▶ **Task description**:
Return the records exactly as they appear below, omitting the pictures.

Data extracted from a collection:
■ ■ ■ ■ ■

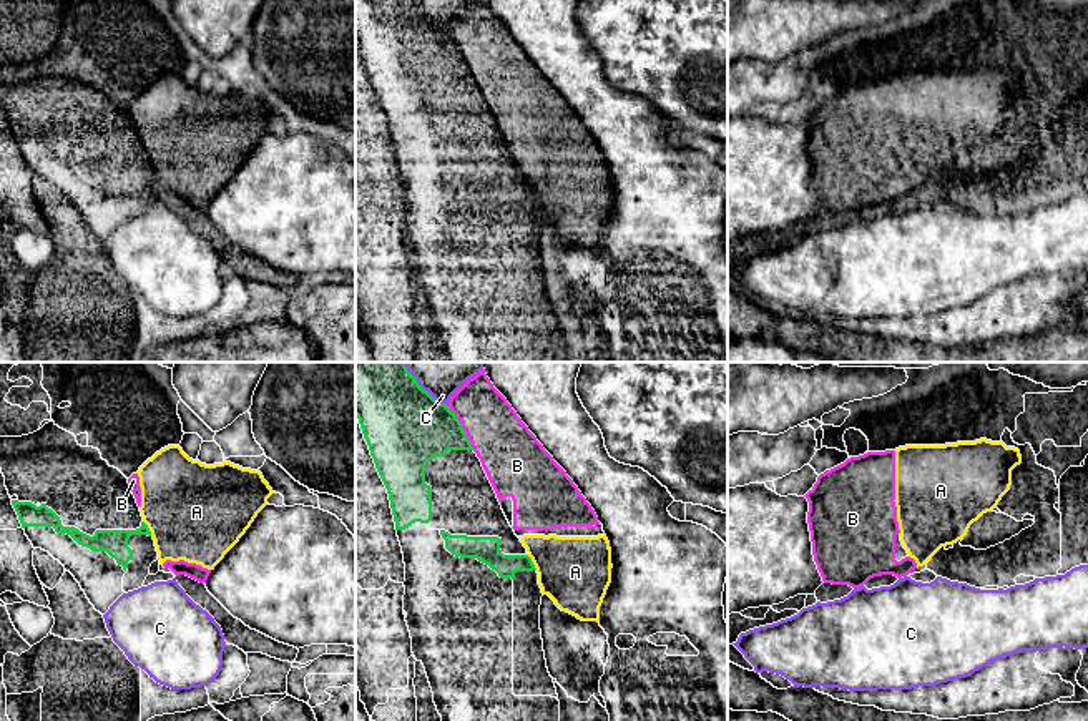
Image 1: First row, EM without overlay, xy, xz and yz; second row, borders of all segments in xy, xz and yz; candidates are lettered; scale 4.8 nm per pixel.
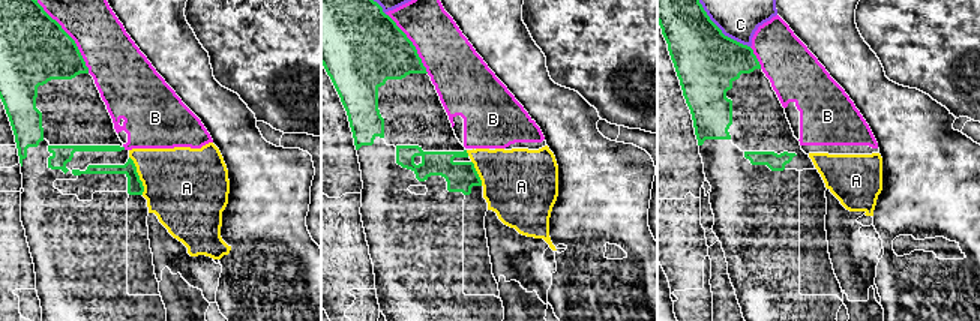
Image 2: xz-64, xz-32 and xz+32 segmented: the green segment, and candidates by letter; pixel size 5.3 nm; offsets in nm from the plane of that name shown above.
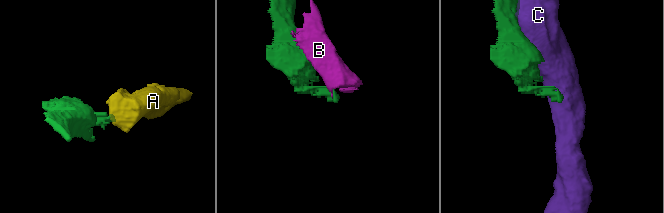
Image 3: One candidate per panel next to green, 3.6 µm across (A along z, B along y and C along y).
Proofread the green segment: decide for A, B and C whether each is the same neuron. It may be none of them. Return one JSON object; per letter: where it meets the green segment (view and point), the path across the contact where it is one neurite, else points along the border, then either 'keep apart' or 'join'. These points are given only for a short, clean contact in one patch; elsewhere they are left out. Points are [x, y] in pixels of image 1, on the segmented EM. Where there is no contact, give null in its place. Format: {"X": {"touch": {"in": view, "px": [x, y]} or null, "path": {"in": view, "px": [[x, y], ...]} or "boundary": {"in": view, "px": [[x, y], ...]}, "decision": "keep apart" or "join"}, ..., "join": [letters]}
{"A": {"touch": {"in": "xy", "px": [148, 529]}, "boundary": {"in": "xy", "px": [[143, 520], [151, 535]]}, "decision": "keep apart"}, "B": {"touch": {"in": "xz", "px": [460, 427]}, "decision": "keep apart"}, "C": {"touch": {"in": "xz", "px": [421, 387]}, "decision": "keep apart"}, "join": []}

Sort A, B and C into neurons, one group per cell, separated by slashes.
A B / C

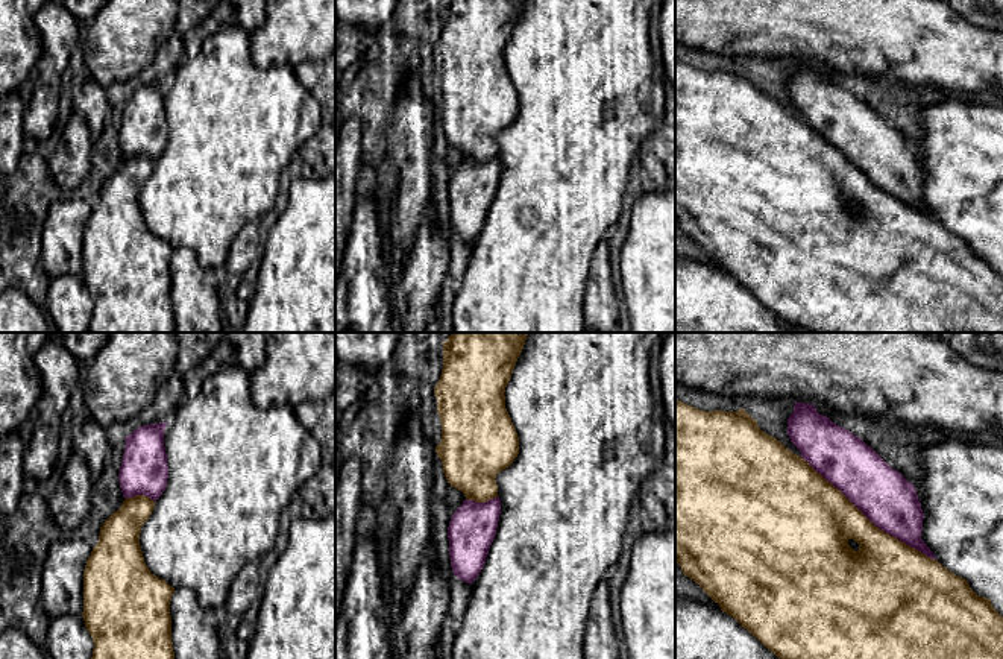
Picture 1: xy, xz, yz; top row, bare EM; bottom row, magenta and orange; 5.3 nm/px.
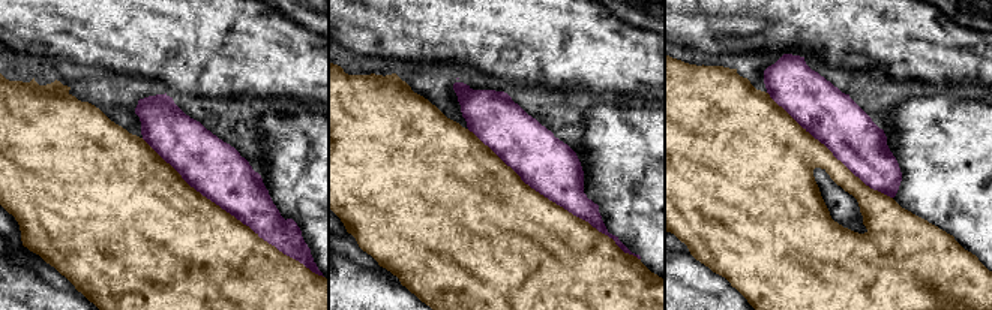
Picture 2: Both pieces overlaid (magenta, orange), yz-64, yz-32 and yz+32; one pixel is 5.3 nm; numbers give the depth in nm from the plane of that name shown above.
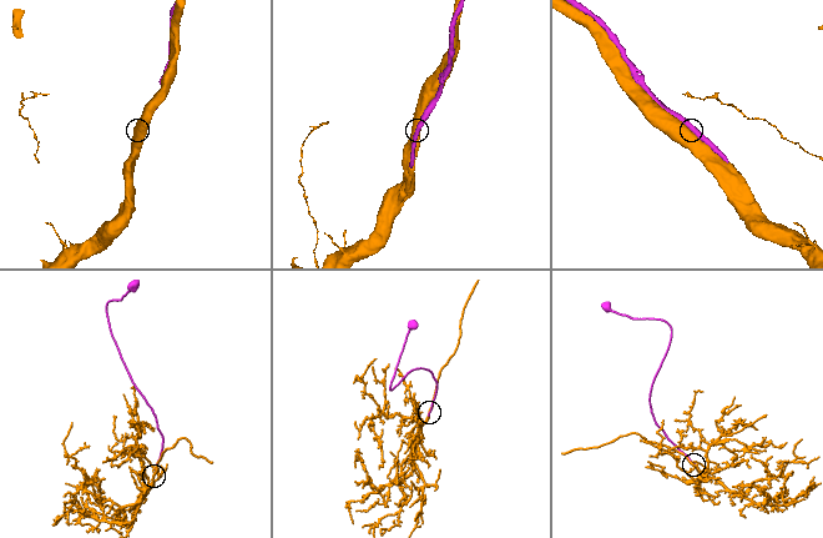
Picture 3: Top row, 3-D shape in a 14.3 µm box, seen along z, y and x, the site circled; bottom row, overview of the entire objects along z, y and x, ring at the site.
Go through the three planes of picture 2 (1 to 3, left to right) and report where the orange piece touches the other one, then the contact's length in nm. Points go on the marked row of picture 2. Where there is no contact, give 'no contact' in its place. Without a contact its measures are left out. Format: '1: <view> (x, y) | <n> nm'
1: yz-64 (233, 214) | 1250 nm
2: yz-32 (554, 201) | 1150 nm
3: yz+32 (829, 149) | 900 nm

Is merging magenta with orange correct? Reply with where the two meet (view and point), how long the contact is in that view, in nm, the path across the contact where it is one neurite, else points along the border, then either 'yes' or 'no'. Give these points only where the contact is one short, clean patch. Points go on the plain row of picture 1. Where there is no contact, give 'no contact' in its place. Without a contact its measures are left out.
meets magenta in yz at (868, 178); contact 900 nm long; yes

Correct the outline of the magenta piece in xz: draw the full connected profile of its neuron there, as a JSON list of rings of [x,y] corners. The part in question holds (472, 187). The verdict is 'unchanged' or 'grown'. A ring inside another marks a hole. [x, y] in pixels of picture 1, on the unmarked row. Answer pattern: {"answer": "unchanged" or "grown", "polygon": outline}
{"answer": "grown", "polygon": [[[446,0],[443,29],[434,47],[442,100],[435,106],[448,143],[466,156],[449,181],[449,219],[454,235],[473,243],[495,199],[501,175],[496,135],[519,114],[519,97],[505,68],[505,47],[525,0]]]}

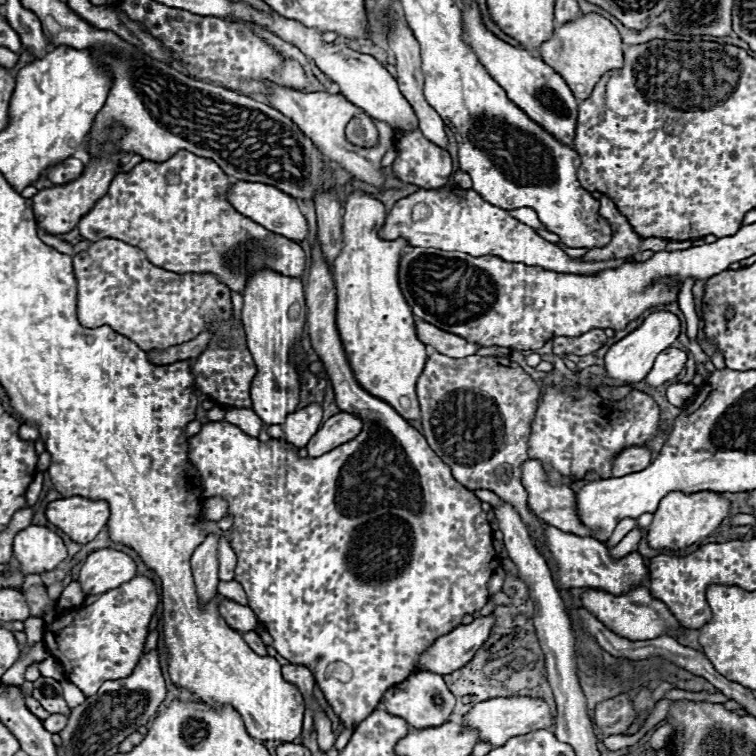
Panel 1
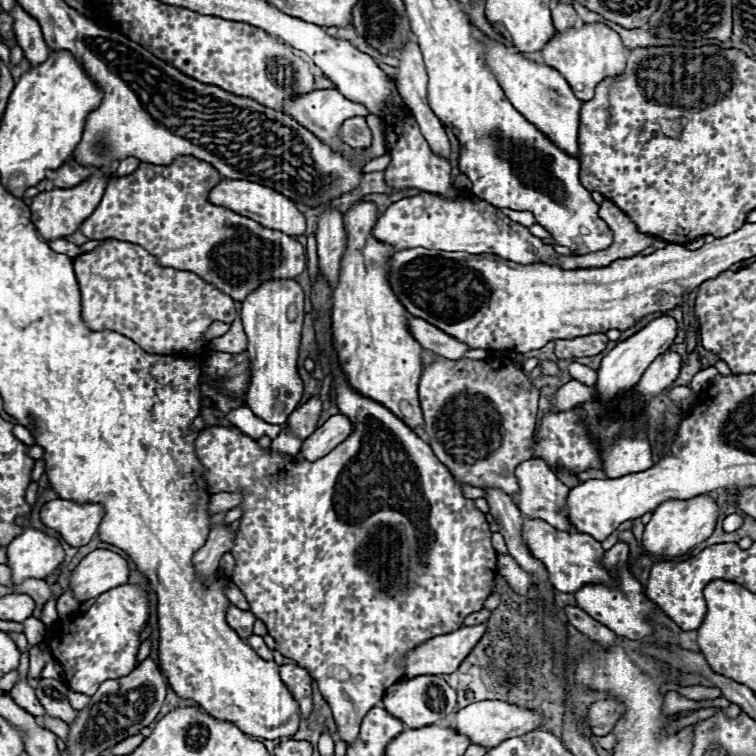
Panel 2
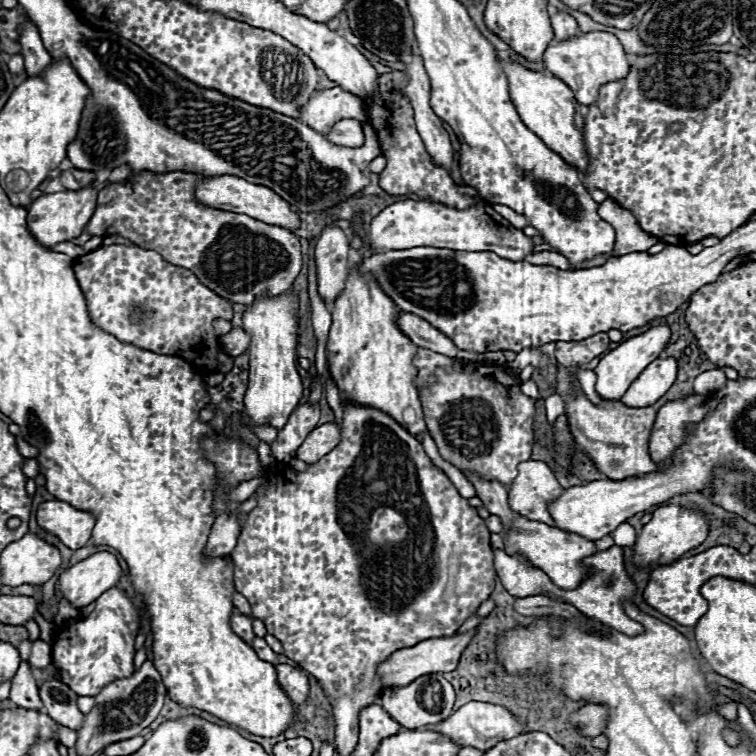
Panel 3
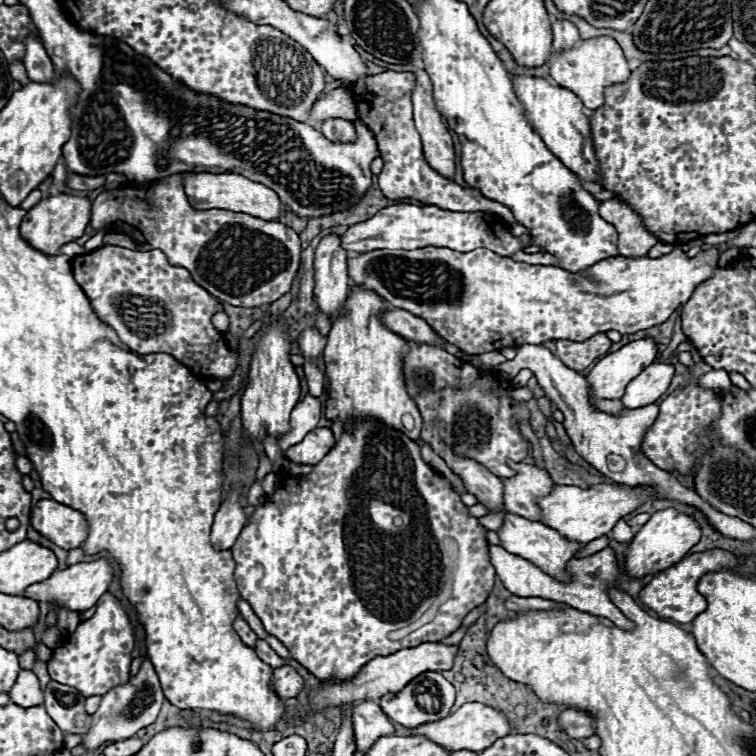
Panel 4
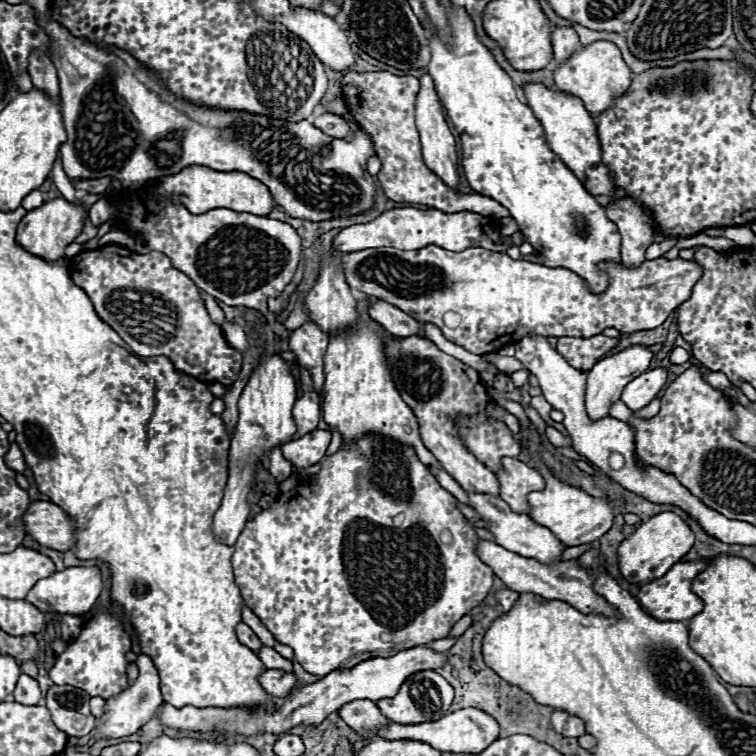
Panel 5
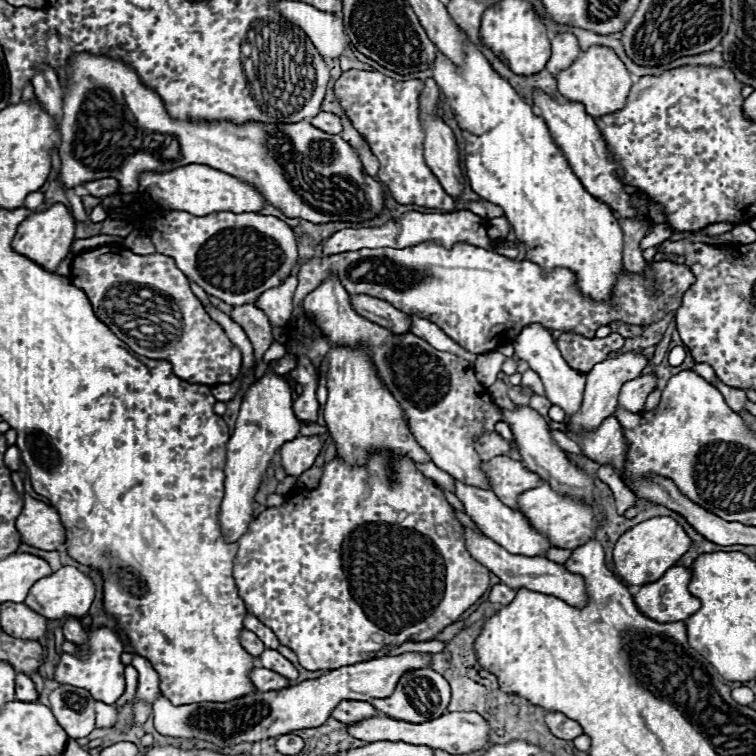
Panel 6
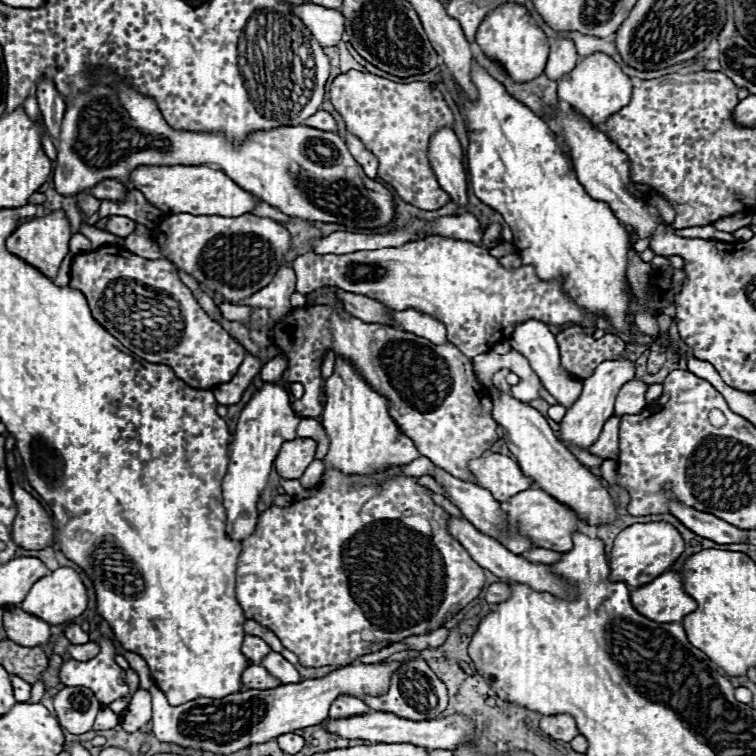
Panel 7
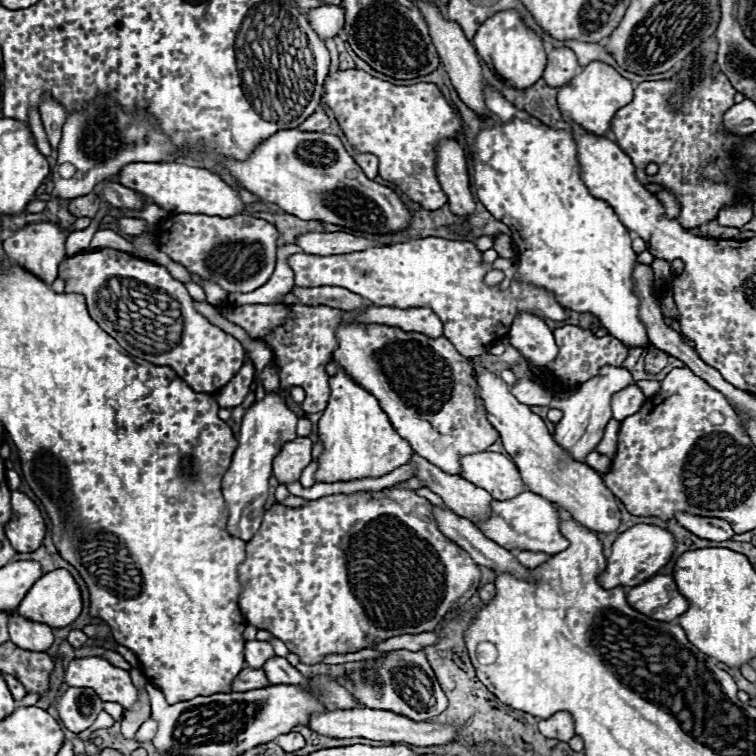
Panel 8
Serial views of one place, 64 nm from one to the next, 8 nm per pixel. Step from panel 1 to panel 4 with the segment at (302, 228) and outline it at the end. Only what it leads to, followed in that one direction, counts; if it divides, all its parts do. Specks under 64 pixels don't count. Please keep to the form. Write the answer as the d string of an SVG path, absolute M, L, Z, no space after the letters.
M184 172L182 178L184 192L188 196L188 202L194 210L210 210L210 208L220 208L220 210L232 210L232 212L244 212L262 220L276 220L282 212L282 202L278 200L278 194L270 190L268 186L260 182L252 182L242 174L212 174L212 172Z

■ ■ ■ ■ ■

▶ **Result**:
Image 1: First row, EM without overlay, xy, xz and yz; second row, borders of all segments in xy, xz and yz; candidates are lettered; scale 4.8 nm per pixel.
Image 2: xz-64, xz-32 and xz+32 segmented: the green segment, and candidates by letter; pixel size 5.3 nm; offsets in nm from the plane of that name shown above.
Image 3: One candidate per panel next to green, 3.6 µm across (A along z, B along y and C along y).
Proofread the green segment: decide for A, B and C whether each is the same neuron. It may be none of them. Return one JSON object; per letter: where it meets the green segment (view and point), the path across the contact where it is one neurite, else points along the border, then either 'keep apart' or 'join'. These points are given only for a short, clean contact in one patch; elsewhere they are left out. Points are [x, y] in pixels of image 1, on the segmented EM. Where there is no contact, give null in its place. Format: {"X": {"touch": {"in": view, "px": [x, y]} or null, "path": {"in": view, "px": [[x, y], ...]} or "boundary": {"in": view, "px": [[x, y], ...]}, "decision": "keep apart" or "join"}, ..., "join": [letters]}
{"A": {"touch": {"in": "xy", "px": [148, 529]}, "boundary": {"in": "xy", "px": [[143, 520], [151, 535]]}, "decision": "keep apart"}, "B": {"touch": {"in": "xz", "px": [460, 427]}, "decision": "keep apart"}, "C": {"touch": {"in": "xz", "px": [421, 387]}, "decision": "keep apart"}, "join": []}

Sort A, B and C into neurons, one group per cell, separated by slashes.
A B / C

Picture 1: xy, xz, yz; top row, bare EM; bottom row, magenta and orange; 5.3 nm/px.
Picture 2: Both pieces overlaid (magenta, orange), yz-64, yz-32 and yz+32; one pixel is 5.3 nm; numbers give the depth in nm from the plane of that name shown above.
Picture 3: Top row, 3-D shape in a 14.3 µm box, seen along z, y and x, the site circled; bottom row, overview of the entire objects along z, y and x, ring at the site.
Go through the three planes of picture 2 (1 to 3, left to right) and report where the orange piece touches the other one, then the contact's length in nm. Points go on the marked row of picture 2. Where there is no contact, give 'no contact' in its place. Without a contact its measures are left out. Format: '1: <view> (x, y) | <n> nm'
1: yz-64 (233, 214) | 1250 nm
2: yz-32 (554, 201) | 1150 nm
3: yz+32 (829, 149) | 900 nm

Is merging magenta with orange correct? Reply with where the two meet (view and point), how long the contact is in that view, in nm, the path across the contact where it is one neurite, else points along the border, then either 'yes' or 'no'. Give these points only where the contact is one short, clean patch. Points go on the plain row of picture 1. Where there is no contact, give 'no contact' in its place. Without a contact its measures are left out.
meets magenta in yz at (868, 178); contact 900 nm long; yes

Correct the outline of the magenta piece in xz: draw the full connected profile of its neuron there, as a JSON list of rings of [x,y] corners. The part in question holds (472, 187). The verdict is 'unchanged' or 'grown'. A ring inside another marks a hole. [x, y] in pixels of picture 1, on the unmarked row. Answer pattern: {"answer": "unchanged" or "grown", "polygon": outline}
{"answer": "grown", "polygon": [[[446,0],[443,29],[434,47],[442,100],[435,106],[448,143],[466,156],[449,181],[449,219],[454,235],[473,243],[495,199],[501,175],[496,135],[519,114],[519,97],[505,68],[505,47],[525,0]]]}

Panel 1
Panel 2
Panel 3
Panel 4
Panel 5
Panel 6
Panel 7
Panel 8
Serial views of one place, 64 nm from one to the next, 8 nm per pixel. Step from panel 1 to panel 4 with the segment at (302, 228) and outline it at the end. Only what it leads to, followed in that one direction, counts; if it divides, all its parts do. Specks under 64 pixels don't count. Please keep to the form. Write the answer as the d string of an SVG path, absolute M, L, Z, no space after the letters.
M184 172L182 178L184 192L188 196L188 202L194 210L210 210L210 208L220 208L220 210L232 210L232 212L244 212L262 220L276 220L282 212L282 202L278 200L278 194L270 190L268 186L260 182L252 182L242 174L212 174L212 172Z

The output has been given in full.